• _Exercise directions_
Emit only the lines from the line containing "No hay comentarios que mostrar." through the last line of the entries, unchanged.

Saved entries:
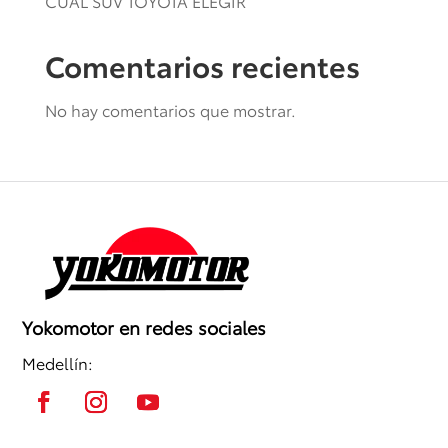
CUÁL SUV TOYOTA ELEGIR
Comentarios recientes
No hay comentarios que mostrar.
Yokomotor en redes sociales
Medellín:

• _Output below_
No hay comentarios que mostrar.
Yokomotor en redes sociales
Medellín:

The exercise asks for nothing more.